Deleting a file that doesn't exist on S3 deletes the folder if that is the last file. How do we prevent this? - amazon-web-services

So, I have the following structure on S3:
mainbucket
DataFeeds/
Statement/
We had incidents where the DataFeeds/ folder was being deleted! So, I tested with following:
aws s3api put-object --bucket mainbucket --key DataFeeds/.donotdelete
But, if I execute this (deleting blah.txt even if it does not exists) the DataFeeds/ folder gets deleted too:
aws s3 rm s3://mainbucket/DataFeeds/blah.txt
So, how do we prevent a folder from being deleted on S3?
Versions used:
aws-cli/2.2.46 Python/3.9.7 Darwin/20.6.0 source/x86_64 prompt/off

Folders do not exist in Amazon S3. It is a 'flat' storage service where the Key (filename) of an object includes the full path, including directories.
Amazon S3 will 'simulate' folders for you. For example, if you upload a file to invoices/january.txt, then the invoices directory will 'magically' appear. If you then delete that object, the directory will then 'disappear'. This is because it never actually existed.
If you use the Create folder button in the S3 management console, it will create a zero-length object with the same name as the directory. This will 'force' the directory to appear in the bucket listing. Deleting the zero-length object will cause the directory to disappear if there are no objects with that same Prefix (path).
The best advice for using S3 is to pretend that folders exist. You can place an object in any path and the (pretend) directories will magically appear. Do not worry about directories disappearing, since they never actually existed!
If you really need empty directories to stay around, use that Create folder button to create the zero-length object. It will stay around until you delete the zero-length object.

Related

AWS S3 - Use powershell to delete all files but keep the folders

I have a powershell script, that downloads all files form an S3 bucket, and then removes the files from the bucket. All the files I'm removing are stored in a subfolder in the S3 bucket, and I just want to delete the files but maintain the subfolders.
I'm currently using the following command to delete the files in S3 once the file has been downloaded from S3.
Remove-S3Object -BucketName $S3Bucket -Key $key -Force
My problem is that if it removes all the files in the subfolder, the subfolder is removed as well. Is there a way to remove the file, but keep the subfolder present using powerhsell. I believe I can do something like this,
aws s3 rm s3://<key_to_be_removed> --exclude "<subfolder_key>"
but not quite sure if that'll work.
I'm looking for the best way to accomplish this, and at the moment, my only option is to recreate the subfolder via the script if the subfolder not longer exists.
The only way to accomplish having an empty folder is to create a zero-length object which has the same name as the folder you want to keep. This is actually how the S3 console enables you to create an empty folder.
You can check this by running $ aws s3 ls s3://your-bucket/folderfoo/ and observing an output object having length of zero bytes.
See more on this topic here.
As already commented, S3 does not really have folders the way file systems do. The folders as presented by most S3 browsers are just generated based on the paths of the files/objects. If you upload an object/file named folder/file, the browsers will present folder as folder with file as a file in the folder. But technically, all that there is is the file/object folder/file. The folder does not exist on its own.
You can explicitly create a folder by creating an empty empty-named object with "in the folder": folder/. If you do that, it will appear the the folder exists even if there are no files in it. But if you do not do that, the virtual folder disappears once you remove all objects in the folder.
Now the question is whether your command removes even the empty named object representing the folder or not. I cannot tell that.

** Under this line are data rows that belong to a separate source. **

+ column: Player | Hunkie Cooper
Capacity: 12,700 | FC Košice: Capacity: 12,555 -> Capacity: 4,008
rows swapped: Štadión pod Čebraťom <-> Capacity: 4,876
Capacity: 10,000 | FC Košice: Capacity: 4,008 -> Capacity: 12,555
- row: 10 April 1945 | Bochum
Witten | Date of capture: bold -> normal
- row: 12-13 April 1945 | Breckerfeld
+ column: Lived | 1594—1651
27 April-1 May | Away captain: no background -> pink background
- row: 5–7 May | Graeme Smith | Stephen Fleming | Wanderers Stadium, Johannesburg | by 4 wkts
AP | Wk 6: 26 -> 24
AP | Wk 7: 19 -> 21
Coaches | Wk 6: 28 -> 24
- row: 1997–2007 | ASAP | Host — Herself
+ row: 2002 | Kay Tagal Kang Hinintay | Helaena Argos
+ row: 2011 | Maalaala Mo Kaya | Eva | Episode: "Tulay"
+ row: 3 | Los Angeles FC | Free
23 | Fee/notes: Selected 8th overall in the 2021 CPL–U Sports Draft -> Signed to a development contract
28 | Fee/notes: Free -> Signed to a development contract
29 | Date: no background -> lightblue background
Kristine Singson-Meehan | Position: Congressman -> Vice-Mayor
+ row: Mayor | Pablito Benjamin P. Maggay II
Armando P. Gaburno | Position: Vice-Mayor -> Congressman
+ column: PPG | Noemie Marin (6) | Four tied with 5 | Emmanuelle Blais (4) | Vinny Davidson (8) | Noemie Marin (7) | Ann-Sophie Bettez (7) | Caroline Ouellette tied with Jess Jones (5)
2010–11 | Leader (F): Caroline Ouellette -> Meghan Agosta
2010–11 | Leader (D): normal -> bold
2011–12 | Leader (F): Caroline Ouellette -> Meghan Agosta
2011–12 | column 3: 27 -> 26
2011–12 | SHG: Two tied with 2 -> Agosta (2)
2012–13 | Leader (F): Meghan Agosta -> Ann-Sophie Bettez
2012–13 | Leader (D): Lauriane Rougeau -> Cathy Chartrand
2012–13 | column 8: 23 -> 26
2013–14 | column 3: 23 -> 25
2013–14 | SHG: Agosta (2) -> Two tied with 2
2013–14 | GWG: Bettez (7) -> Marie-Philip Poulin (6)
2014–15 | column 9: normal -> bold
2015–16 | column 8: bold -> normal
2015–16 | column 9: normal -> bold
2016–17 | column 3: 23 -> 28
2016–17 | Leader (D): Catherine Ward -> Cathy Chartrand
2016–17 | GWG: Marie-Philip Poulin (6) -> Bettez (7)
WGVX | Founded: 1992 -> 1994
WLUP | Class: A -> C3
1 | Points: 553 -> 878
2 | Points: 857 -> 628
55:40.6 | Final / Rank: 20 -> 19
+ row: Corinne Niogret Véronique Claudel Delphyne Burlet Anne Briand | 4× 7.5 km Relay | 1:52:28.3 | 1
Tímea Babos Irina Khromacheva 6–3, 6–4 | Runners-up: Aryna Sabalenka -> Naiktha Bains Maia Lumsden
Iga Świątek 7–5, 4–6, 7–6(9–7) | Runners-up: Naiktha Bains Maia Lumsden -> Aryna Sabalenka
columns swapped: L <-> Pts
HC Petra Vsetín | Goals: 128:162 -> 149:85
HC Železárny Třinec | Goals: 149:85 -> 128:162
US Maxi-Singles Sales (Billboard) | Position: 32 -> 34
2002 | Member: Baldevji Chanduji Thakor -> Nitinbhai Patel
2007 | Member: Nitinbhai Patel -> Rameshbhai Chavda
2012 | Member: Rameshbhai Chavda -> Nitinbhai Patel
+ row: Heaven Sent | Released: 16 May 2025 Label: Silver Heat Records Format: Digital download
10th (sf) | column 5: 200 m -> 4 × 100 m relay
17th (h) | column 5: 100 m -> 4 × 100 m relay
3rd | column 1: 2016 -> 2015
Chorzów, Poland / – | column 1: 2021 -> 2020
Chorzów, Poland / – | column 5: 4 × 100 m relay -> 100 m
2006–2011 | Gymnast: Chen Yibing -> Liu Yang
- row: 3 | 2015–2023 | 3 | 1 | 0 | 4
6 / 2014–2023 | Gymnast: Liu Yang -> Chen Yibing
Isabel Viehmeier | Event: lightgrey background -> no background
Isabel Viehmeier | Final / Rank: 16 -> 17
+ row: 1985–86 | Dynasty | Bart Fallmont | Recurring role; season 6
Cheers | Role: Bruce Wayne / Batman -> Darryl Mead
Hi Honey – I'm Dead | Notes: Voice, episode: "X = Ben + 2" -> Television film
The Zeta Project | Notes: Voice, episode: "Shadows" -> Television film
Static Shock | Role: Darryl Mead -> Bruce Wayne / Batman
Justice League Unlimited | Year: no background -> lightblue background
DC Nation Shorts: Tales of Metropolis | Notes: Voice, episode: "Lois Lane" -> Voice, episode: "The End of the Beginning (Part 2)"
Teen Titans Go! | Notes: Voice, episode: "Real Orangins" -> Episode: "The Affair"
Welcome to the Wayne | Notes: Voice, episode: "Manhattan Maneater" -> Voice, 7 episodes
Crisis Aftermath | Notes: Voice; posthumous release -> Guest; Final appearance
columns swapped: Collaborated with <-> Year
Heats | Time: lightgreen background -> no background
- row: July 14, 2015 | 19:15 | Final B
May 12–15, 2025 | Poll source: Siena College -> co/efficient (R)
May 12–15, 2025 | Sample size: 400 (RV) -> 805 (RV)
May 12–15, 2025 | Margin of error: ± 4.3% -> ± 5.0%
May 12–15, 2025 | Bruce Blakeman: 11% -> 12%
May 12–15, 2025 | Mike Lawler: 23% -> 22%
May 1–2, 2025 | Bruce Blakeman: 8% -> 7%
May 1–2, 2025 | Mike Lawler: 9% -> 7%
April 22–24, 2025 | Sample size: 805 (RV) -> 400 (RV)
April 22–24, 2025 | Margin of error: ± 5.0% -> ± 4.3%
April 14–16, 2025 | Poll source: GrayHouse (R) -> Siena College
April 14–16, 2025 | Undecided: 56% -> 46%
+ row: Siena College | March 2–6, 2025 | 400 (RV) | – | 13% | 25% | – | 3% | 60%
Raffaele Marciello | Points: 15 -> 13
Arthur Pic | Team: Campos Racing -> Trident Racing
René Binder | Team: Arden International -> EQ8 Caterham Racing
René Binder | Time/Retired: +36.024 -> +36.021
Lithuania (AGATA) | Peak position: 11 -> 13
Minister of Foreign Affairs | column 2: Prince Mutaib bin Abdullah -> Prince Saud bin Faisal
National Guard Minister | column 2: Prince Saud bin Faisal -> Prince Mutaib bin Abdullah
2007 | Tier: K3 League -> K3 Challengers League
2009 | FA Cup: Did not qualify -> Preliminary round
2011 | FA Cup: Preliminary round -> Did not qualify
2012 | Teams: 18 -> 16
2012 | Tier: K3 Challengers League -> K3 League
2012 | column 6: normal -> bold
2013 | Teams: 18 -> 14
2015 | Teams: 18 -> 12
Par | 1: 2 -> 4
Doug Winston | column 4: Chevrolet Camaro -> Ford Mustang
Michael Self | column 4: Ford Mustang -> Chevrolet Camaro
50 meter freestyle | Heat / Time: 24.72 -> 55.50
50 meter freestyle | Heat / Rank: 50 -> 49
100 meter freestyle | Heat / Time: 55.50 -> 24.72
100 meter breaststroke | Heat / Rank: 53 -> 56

How to prevent Amazon S3 object expiration from deleting the directory

We want to delete temp files from the S3 bucket from one of the folder on daily basis. I have tried with s3 lifecycle policy. For example my folder name is Test, I have set prefix for expiration is Test/ . But the issue here is along with all the files, Test folder is also getting deleted. I want to keep the folder as is and only delete the files in that . Is there any way i can do this?
Don't worry about the folder.
As soon as you have at least one file "in" the folder (object key beginning with Test/) it will appear again and when there are no objects beginning with that key prefix it will disappear -- all of this is normal/expected behavior because folders in S3 are not containers like they are on a filesystem and they do not actually need to exist before putting files "in" them.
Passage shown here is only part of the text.